La valse des bonus, parachutes dorés ou retraites cossues soulève une juste indignation au sein de la population tant aux USA qu'en Europe. Les pouvoirs publics devant l'ampleur de la réprobation ou pour des raisons démagogiques se sont exprimés pour réclamer de la modération, appeler les patrons à l'autorégulation. Ils ont aussi légiféré en la matière. Les explications généralement fournies au comportement des bénéficiaires de ces privilèges tournent en grande partie autour de leur inconscience, leur insensibilité aux souffrances des classes populaires ou leur cupidité. Bien que ces explications restent toutes valables, il me semble qu'elles ne rendent pas totalement compte de l'entêtement de ces derniers à vouloir maintenir ces pratiques. Et cela s'explique, me semble-t-il, par l'image quasi aristocratique qu'ils ont développé d'eux-mêmes.
L'aristocratie dans son sens le plus fondamental est l'idée que certains individus possèdent des qualités intrinsèques qui font d'eux des êtres supérieurs par rapport aux autres. Ils possèdent donc des vertus (au sens qu'Aristote a pu donner de ce concept) et ont de ce fait droit aux privilèges auxquelles celles-ci l'autorisent à prétendre. C'est cette conception d'eux-mêmes qui germe déjà sur les bancs des écoles de commerce, de l'université et autres centres de formation d'où sortent nos grands managers, traders et autres spécialistes de la finance. Cela commence d'abord par l'admission à ces lieux. Résultat d'un processus drastique de sélection pour une grande part, elle donne déjà au nouvel admis le sentiment d'appartenir à une infirme élite dont les capacités intellectuelles la place au dessus non seulement du commun des mortels, mais aussi de la plupart des autres étudiants des universités.
Tout au cours de sa formation, il se nourrit du message tant explicite qu'implicite qu'il est formé à diriger l'économie, à être un meneur d'hommes, à créer de la richesse. Il s'imprègne de l'idée qu'il représente le fer de lance, l'avant-garde de la prospérité économique de la société. Ajouté à la mission dont on le laisse penser qu'il est investi, il est entrainé mentalement à penser qu'il acquiert un savoir hyper pointu et compliqué qui est inaccessible aux autres.

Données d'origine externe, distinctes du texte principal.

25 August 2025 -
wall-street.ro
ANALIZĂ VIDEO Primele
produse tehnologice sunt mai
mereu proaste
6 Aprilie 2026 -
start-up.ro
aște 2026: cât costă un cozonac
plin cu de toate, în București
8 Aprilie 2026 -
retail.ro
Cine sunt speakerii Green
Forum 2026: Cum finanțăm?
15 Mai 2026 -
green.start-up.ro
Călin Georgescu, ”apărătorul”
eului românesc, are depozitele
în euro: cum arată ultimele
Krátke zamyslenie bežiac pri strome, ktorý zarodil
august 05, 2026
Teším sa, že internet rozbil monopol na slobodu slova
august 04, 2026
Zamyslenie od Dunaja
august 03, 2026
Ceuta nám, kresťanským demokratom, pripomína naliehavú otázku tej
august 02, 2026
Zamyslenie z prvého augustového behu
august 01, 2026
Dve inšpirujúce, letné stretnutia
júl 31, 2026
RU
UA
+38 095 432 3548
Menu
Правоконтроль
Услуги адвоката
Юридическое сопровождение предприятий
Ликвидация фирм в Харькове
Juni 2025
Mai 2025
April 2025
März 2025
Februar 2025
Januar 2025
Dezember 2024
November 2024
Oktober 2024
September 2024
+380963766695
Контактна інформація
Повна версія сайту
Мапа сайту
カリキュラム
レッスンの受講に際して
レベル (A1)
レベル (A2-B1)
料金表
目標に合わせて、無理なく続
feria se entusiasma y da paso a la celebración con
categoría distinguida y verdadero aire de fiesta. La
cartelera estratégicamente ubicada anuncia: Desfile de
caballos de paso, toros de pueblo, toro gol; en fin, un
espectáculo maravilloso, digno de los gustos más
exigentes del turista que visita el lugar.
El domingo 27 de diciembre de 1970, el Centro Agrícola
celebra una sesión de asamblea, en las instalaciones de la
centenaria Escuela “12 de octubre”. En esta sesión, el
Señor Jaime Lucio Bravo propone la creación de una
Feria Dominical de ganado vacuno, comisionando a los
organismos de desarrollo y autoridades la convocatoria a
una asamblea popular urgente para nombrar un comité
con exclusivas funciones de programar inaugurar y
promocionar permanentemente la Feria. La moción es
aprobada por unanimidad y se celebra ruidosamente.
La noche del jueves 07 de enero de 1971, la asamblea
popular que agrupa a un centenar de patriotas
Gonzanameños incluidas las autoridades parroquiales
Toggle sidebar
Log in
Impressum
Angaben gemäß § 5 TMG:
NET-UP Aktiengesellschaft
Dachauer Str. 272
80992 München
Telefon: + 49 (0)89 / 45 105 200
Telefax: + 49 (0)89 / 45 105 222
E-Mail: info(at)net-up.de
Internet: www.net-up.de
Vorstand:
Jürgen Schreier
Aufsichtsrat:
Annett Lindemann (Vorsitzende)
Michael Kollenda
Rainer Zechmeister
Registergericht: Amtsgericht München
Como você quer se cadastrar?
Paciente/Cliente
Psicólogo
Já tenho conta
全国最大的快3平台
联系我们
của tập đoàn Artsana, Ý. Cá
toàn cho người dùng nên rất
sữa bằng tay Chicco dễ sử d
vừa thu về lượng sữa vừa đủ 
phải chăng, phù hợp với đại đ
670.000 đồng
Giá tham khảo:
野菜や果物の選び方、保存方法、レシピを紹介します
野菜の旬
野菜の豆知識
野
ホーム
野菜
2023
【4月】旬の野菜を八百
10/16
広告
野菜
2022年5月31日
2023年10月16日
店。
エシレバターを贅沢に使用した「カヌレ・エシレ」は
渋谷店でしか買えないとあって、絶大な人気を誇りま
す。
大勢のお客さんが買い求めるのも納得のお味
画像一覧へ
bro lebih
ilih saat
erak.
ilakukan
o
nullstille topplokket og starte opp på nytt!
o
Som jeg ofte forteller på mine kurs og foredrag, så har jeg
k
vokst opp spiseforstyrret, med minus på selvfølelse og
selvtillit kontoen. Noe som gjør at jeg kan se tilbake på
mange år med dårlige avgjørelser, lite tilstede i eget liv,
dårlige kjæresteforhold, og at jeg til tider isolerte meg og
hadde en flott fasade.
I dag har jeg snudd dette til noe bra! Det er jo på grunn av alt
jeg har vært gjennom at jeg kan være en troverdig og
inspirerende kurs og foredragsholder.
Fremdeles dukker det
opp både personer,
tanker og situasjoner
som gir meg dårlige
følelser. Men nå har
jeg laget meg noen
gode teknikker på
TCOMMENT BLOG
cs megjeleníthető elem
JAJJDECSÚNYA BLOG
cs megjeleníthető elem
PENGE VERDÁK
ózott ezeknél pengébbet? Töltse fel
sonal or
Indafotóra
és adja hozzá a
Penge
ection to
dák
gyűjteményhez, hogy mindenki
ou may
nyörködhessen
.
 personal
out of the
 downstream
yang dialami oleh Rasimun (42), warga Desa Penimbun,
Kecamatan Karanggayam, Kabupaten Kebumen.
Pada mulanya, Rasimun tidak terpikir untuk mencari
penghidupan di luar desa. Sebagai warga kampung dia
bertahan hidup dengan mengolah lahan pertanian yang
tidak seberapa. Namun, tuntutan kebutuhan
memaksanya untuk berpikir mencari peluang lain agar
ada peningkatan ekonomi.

Quant il parvient à obtenir son diplôme, l'impétrant le considère comme le couronnement du processus qui fait de lui un ayant-droit. C'est un passeport vers des privilèges sans limites comme récompense d'être parvenu au bout d'un parcours réservé aux « lucky few ». Les élus. C'est ce moule-là déjà qui fait que ces managers, traders et autres grands patrons ont une foi inébranlable dans les outils conceptuels et les techniques qu'ils manipulent. Leur formation ne leur est pas beaucoup appris à douter, vu qu'ils sont des esprits supérieurs. C'est aussi pour cela qu'ils ont été, pour la plupart, imperméables aux critiques, mises en garde et avertissements, convaincus qu'ils sont de se mouvoir dans un domaine d'une sophistication et d'une complexité telle que ceux qui n'en sont n'en comprennent rien du tout. Que donc, leurs critiques ne peuvent être que l'expression de leur ignorance relativement à ces pratiques auxquelles ils s'adonnaient.
C'est cela aussi qui explique leur aversion de toute forme de régulation et de contrôle, lesquels sont perçus comme étant l'intrusion du monde politique dans le domaine hautement pointu de la finance dont ils sont ignorants. C'est aussi une des explications de leur arrogance longtemps affichée vis-à-vis des politiques. Il faut bien reconnaître que ces derniers n'ont pas rechigner (par intérêt ou faiblesse?) à endosser ce rôle et se mettre volontairement en retrait par rapport aux milieux économiques et financiers.
Aujourd'hui, la crise doit marquer la fin de tout cela. On a découvert que la « vertu » de ces grands financiers n'était qu'illusion et auto-fabrication. Ils ont perdu leurs habits de lumière aveuglante. Le commun des mortels peut percevoir leur nudité. Le régime des privilèges ne pourra plus continuer.